These pieces, except for one, were created on Christmas Eve, several years ago – perhaps 2007, though I cannot be sure. I worked for the entire night constructing them, though my process was not additive but subtractive, or rather divisive: they became less under my control the more I tinkered, as I introduced new variables, spliced segments at random, and subjected them to modulations I did not understand. I have tried to add to this collection, but nothing I do fits with the basic algebra of these particular songs.
I hadn’t slept the night before, and I knew I would have to be awake the next morning to celebrate the holiday with my family. I supposed that insomnia is common to astronauts, for whom day and night are terrestrial abstractions. I felt at one with Apollo 8 that night, in that manic intensity that froths in the tail end of an insomniac binge…
I had first heard the Apollo 8 broadcasts a few days or weeks before that, and was struck by the tone of awed sincerity that overwhelmingly negated my cynical, straight-faced response to what I would like to have seen as saccharine piety. I was born at a time when “the space age” was already a nostalgic slogan, a boilerplate alarum for a dead futurity: the obvious fodder for MTV’s earliest advertisements. (http://www.youtube.com/watch?v=Cw6xesXLIAA). How could what seemed like the greatest accomplishment in human history become, in twelve short years, comical prefatory footage for a Buggles video? And how perverse am I, now, to count that broadcast as coequal to the moon landing, being born after both?

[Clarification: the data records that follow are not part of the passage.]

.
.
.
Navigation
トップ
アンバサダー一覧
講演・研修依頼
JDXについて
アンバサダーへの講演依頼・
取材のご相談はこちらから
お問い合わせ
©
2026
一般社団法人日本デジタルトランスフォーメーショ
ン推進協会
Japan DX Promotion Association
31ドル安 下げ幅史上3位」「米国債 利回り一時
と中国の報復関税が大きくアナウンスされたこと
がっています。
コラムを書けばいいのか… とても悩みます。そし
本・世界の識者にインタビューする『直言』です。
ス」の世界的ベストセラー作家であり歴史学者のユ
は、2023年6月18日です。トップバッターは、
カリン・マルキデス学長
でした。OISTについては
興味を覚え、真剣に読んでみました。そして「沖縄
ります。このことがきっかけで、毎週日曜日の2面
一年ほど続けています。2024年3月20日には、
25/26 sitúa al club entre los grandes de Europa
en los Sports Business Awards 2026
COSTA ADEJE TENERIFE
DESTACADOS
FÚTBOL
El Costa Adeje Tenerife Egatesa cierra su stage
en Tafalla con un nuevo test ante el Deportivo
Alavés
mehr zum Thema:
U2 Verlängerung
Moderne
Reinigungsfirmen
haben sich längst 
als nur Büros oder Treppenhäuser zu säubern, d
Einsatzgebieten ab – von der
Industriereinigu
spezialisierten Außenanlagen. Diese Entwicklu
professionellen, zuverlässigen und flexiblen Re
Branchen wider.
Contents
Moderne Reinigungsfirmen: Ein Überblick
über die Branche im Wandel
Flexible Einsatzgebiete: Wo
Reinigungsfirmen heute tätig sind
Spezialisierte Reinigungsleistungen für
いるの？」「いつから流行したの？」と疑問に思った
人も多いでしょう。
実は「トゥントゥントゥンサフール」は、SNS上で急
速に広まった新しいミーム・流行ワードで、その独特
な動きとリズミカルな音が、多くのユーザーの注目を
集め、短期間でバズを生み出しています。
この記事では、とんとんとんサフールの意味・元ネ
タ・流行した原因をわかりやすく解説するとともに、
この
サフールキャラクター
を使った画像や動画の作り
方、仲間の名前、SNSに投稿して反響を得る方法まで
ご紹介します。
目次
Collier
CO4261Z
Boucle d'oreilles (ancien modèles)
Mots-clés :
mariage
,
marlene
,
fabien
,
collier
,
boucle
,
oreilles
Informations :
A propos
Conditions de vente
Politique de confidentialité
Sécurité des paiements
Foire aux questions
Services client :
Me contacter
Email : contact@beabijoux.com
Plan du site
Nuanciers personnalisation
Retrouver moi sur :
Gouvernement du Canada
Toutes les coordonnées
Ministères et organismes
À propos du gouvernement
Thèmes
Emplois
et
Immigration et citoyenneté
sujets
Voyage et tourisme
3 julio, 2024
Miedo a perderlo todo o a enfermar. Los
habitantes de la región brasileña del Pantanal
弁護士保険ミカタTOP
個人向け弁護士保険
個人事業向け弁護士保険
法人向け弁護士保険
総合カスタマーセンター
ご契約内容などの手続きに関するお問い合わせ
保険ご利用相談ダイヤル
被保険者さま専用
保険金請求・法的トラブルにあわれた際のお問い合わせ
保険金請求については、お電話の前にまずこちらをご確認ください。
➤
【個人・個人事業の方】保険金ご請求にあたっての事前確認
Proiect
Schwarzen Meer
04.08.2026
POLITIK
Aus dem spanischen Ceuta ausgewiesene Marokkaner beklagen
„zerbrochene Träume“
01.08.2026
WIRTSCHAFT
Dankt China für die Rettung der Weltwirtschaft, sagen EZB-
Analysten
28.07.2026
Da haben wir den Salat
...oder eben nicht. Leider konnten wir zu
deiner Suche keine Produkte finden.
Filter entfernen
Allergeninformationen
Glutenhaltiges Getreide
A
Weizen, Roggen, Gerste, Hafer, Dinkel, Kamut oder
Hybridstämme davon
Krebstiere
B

I thought there was something sublime there, something that gave an urgency the electronic pieces I was creating otherwise lacked. I was inspired by Eno’s Apollo, of course, and the discerning listener will wonder if many of the harmonies come from an earlier piece of his. The theme of space travel, however hackneyed, lent an anchor by which to tether music which would otherwise float up and pop like sad balloons. They remain suspect of an ersatz vitality. But they are still the only tracks I’ve produced that have any vitality at all.
I encourage any listeners to use the best headphones they have access to. The originals do not scale down very well, in any case, and I’m afraid much of their granularity is lost entirely on ordinary speakers; laptop speakers produce nothing but irritating static.